Gather every line in the material below that contains the word "adrenal", and copy each one out in full.

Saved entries
+ + + +

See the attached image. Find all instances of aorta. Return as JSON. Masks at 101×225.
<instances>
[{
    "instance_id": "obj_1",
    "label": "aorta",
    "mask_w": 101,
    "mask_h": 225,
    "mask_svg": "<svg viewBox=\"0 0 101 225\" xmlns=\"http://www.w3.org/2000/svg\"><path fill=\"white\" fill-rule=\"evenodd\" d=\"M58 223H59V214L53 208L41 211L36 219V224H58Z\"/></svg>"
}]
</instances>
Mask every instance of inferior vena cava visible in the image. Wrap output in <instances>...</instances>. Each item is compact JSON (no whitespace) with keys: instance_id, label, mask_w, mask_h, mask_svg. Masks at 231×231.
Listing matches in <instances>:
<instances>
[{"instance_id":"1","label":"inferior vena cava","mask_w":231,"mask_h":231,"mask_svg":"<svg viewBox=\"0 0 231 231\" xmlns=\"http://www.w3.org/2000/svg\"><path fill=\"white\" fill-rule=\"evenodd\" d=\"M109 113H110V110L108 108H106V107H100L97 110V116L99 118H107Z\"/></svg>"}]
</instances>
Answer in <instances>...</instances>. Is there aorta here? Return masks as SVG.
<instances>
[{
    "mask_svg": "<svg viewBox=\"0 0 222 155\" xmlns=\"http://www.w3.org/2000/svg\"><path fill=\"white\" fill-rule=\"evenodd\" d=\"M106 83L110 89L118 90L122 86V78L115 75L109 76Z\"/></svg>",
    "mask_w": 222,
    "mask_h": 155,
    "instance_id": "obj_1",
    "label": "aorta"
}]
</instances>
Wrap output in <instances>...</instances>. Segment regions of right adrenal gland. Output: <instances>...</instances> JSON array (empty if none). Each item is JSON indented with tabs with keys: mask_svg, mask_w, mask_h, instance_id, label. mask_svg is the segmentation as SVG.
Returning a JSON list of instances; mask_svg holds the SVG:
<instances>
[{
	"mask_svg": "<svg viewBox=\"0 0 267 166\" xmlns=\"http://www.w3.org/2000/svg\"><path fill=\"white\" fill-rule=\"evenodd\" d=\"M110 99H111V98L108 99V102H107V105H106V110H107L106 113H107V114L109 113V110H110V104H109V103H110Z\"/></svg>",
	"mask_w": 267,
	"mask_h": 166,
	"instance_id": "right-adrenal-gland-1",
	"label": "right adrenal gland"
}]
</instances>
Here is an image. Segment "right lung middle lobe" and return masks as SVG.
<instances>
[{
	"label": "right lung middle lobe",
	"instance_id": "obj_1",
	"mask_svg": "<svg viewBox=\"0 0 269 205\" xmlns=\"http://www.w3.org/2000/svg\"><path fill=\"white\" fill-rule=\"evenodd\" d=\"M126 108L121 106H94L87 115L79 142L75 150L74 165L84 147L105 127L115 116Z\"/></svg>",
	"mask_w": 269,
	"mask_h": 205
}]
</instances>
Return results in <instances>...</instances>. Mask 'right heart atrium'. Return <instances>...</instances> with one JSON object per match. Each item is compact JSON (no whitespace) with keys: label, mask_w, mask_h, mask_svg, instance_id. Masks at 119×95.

+ + + +

## [Exercise solution]
Wrap output in <instances>...</instances>. Segment regions of right adrenal gland. Output: <instances>...</instances> JSON array (empty if none). Each item is JSON indented with tabs with keys: mask_svg, mask_w, mask_h, instance_id, label. mask_svg is the segmentation as SVG.
	"instance_id": "right-adrenal-gland-1",
	"label": "right adrenal gland"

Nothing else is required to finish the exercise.